Mr Bush cautiously welcomed the action but warned North Korea, which tested a nuclear device two years ago, that it faced "consequences" if it did not fully disclose its operations and continue to dismantle its nuclear programmes and facilities.

"If North Korea makes the wrong choices, the US and our partners in the six-party talks will respond accordingly," he said in Washington shortly after the declaration was handed over to China.

Responding to an unusual opening by the secretive communist state, Mr Bush took a step toward removing North Korea from a US list of state sponsors of terrorism and issued a proclamation lifting some sanctions under the Trading with the Enemy Act.

Seeking to deflect criticism from hardline critics who accuse him of going soft, Mr Bush made clear he would put the onus on Pyongyang to keep its denuclearization promises.

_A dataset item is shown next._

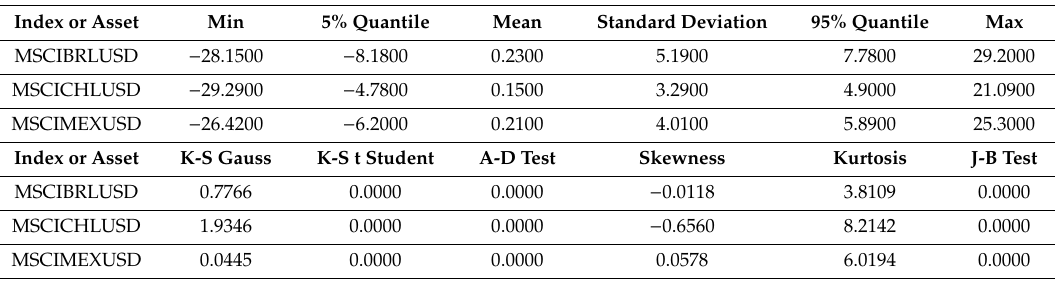
Table 2. Statistical summary of the weekly returns of the three stock indexes studied here (values as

With the unpopular Iraq war and Iranian nuclear standoff unresolved in the twilight of Mr Bush's presidency, his administration is hoping progress on North Korea can help salvage his foreign policy legacy.

But US officials acknowledged that the North Korean declaration, which came six months late, falls short of answering all concerns about Pyongyang's atomic ambitions, especially on past nuclear proliferation activities.

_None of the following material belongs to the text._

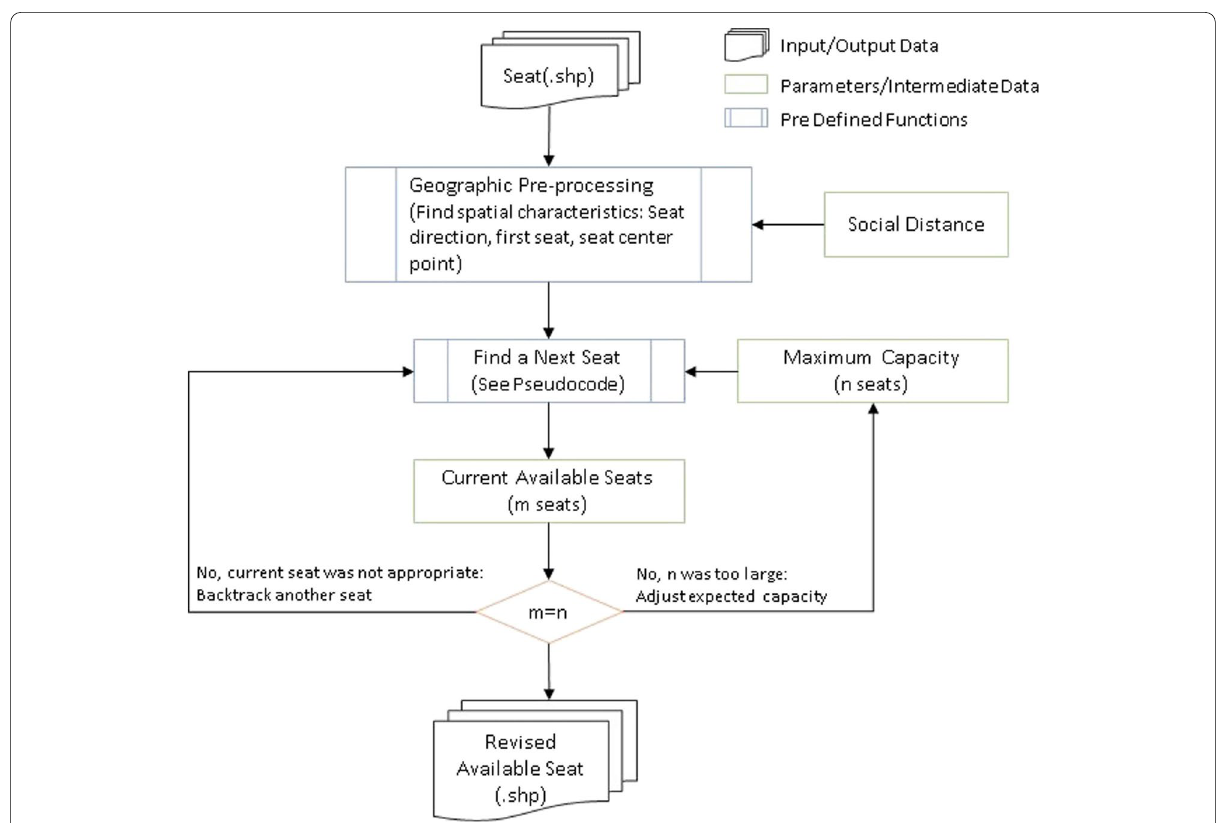
Fig. 2 The flowchart of fixed model backtracking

Stephen Hadley, Mr Bush's national security adviser, said the statement reveals the amount of plutonium North Korea has produced but does not detail its nuclear weapons stockpile.

But he said US experts could "do the math" and that issue would be discussed in a further phase of the six-party talks involving Pyongyang's neighbours that yielded this deal.

Mr Bush also welcomed an announcement by North Korea that it would blow up the cooling tower at Yongbyon, its main nuclear complex. In an unprecedented move, North Korea has invited Western media to record the event.

North Korea had already begun dismantling its nuclear facilities after talks among China, Japan, Russia, North and South Korea and the US.

"This isn't the end of the process, this is the beginning of the process," Mr Bush said, and added Pyongyang's current actions would not in themselves end North Korea's international isolation.

He said among other steps North Korea needed to take was a resolution of its differences over abducted Japanese citizens.

Mr Bush bracketed North Korea, Iraq and Iran in an "axis of evil" after the September 11 attacks in 2001, accusing them of sponsoring terrorism and seeking weapons of mass destruction.